Getting repetitive

We have seen that every genome contains a large number of repeats and noted that the Alu repeat recurs around a million times on the human genome. Yet exactly how repetitive is the human genome?

To frame such a vague question mathematically, we first need to make the observation that if the genome were formed by adding nucleobases randomly, with each base having a 1/4 probability of being added at each nucleotide position, then we should expect to see a huge number of different substrings in the genome. Yet (to take a simple case) the genome containing only adenosine and forming the DNA string AAAAAA…AAA has relatively very few distinct substrings.

Now, real genomes are formed by a process that chooses nucleotides somewhere in between these two extreme cases, and so to quantify just how random this process is, we need to take the percentage of distinct substrings appearing in a genome with respect to the maximum possible number of distinct substrings that could appear in a genome of the same length.

Assignment

Given a length $$n$$ string $$s$$ formed over an alphabet $$\mathscr{A}$$ of size $$a$$, let the substring count $$\textrm{sub}(s)$$ denote the total number of distinct substrings of $$s$$. Furthermore, let the maximum substring count $$\textrm{m}(a, n)$$ denote the maximum number of distinct substrings that could appear in a string of length $$n$$ formed over $$\mathscr{A}$$.

The linguistic complexity of $$s$$ (written $$\textrm{lc}(s)$$) is equal to \[ \textrm{lc}(s) = \frac{\textrm{sub}(s)}{\textrm{m}(a, n)} \] In other words, $$\textrm{lc}(s)$$ represents the percentage of observed substrings of $$s$$ to the total number that are theoretically possible. Note that $$0 < \textrm{lc}(s) <1$$, with smaller values of $$\textrm{lc}(s)$$ indicating that $$s$$ is more repetitive.

As an example, consider the DNA string $$s$$ = ATTTGGATT ($$a = 4$$). In the following table, we demonstrate that \[ \textrm{lc}(s) = \frac{35}{40} = 0.875 \] by considering the number of observed and possible length $$k$$ substrings of $$s$$, which are denoted by $$\textrm{sub}_k(s)$$ and $$\textrm{m}(a, n, k)$$, respectively.

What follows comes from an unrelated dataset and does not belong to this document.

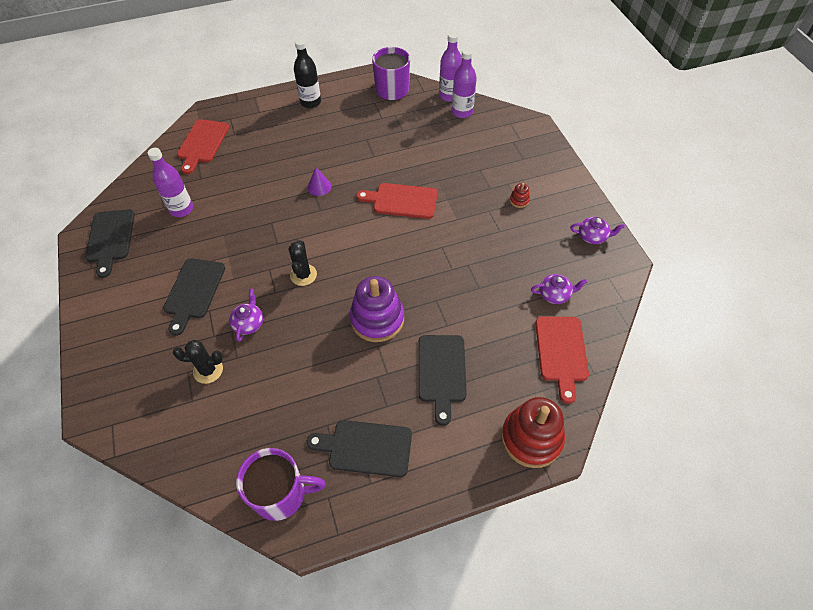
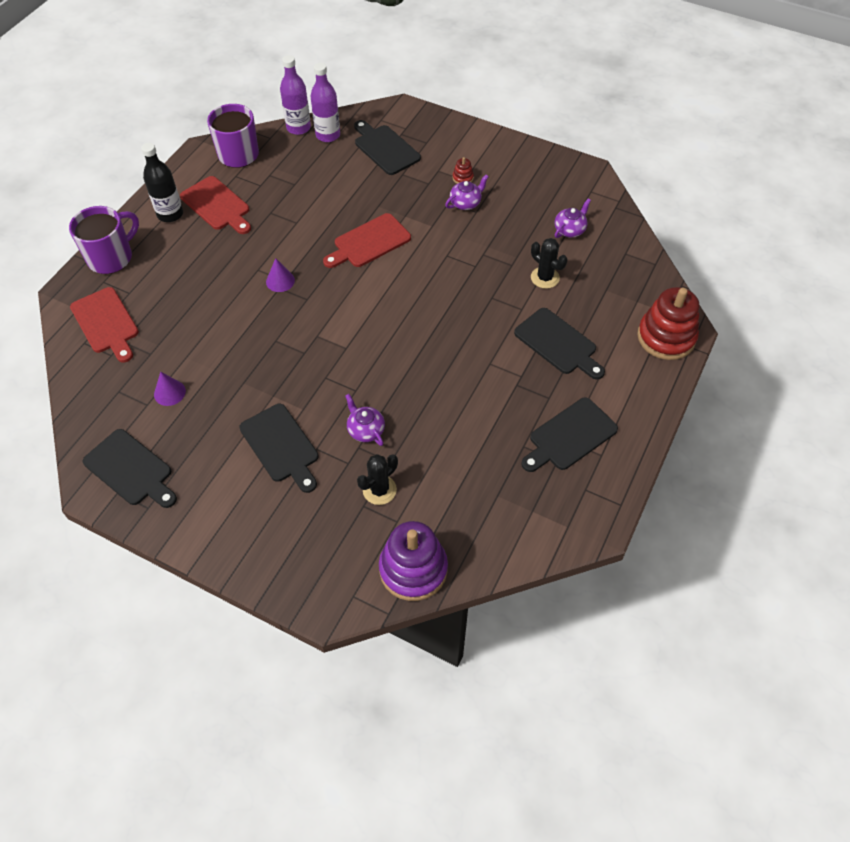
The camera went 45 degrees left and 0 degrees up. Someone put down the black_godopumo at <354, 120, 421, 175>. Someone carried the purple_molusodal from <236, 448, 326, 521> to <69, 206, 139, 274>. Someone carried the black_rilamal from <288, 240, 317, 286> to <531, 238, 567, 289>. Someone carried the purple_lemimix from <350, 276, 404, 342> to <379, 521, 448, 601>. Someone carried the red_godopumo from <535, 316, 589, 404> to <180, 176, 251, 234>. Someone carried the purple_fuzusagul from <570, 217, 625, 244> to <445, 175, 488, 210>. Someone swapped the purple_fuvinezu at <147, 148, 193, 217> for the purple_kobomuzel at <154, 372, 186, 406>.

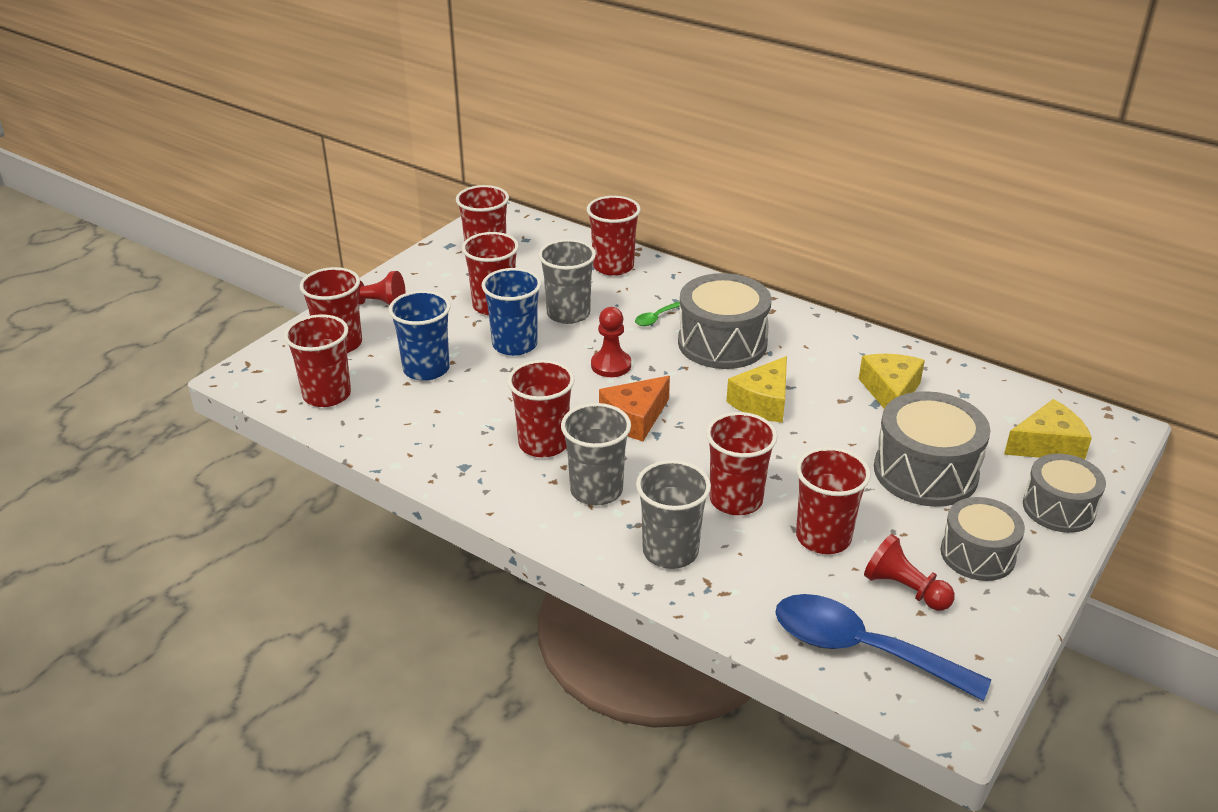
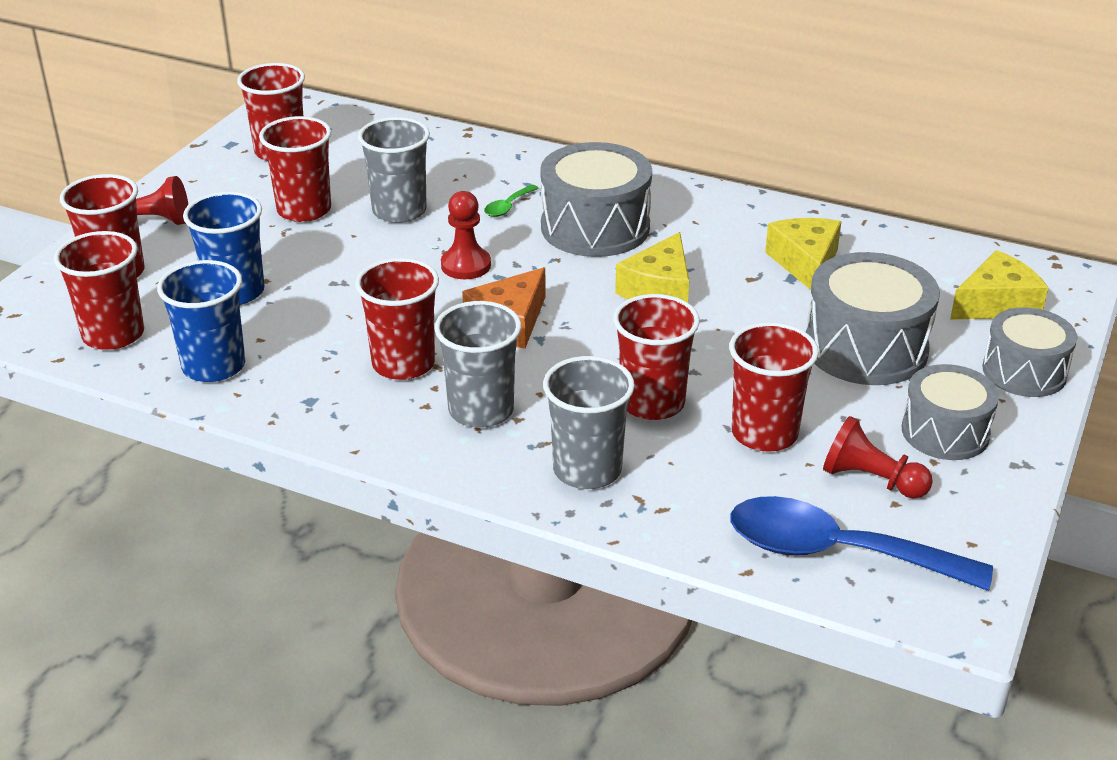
The camera went 10 degrees left and 0 degrees up. Someone took away the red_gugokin at <587, 196, 641, 276>. Someone carried the blue_gugokin from <482, 268, 541, 356> to <157, 260, 245, 382>.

$$k$$ $$\textrm{sub}_k(s)$$ $$\textrm{m}(a, k, n)$$
1 3 4
2 5 8
3 6 7
4 6 6
5 5 5
6 4 4
7 3 3
8 2 2
9 1 1
total 35 40

Observe that \[ \textrm{m}(a, n) = \sum_{k=1}^n{\textrm{m}(a, n, k)} = 40 \] and \[ \textrm{sub}(s) = \sum_{k=1}^n{\textrm{sub}_k(s)} = 35 \]

Write a function linguisticComplexity that takes an DNA strings $$s$$. The function must return the linguistic complexity $$\textrm{lc}(s)$$.

Example

In the following interactive session, we assume the FASTA file data.fna to be located in the current directory.

>>> linguisticComplexity('ATTTGGATT')
0.875

>>> from Bio import SeqIO
>>> linguisticComplexity(*SeqIO.parse('data.fna', 'fasta'))
0.7481964105905349

Hint

Think about using suffix trees for solving this assignment.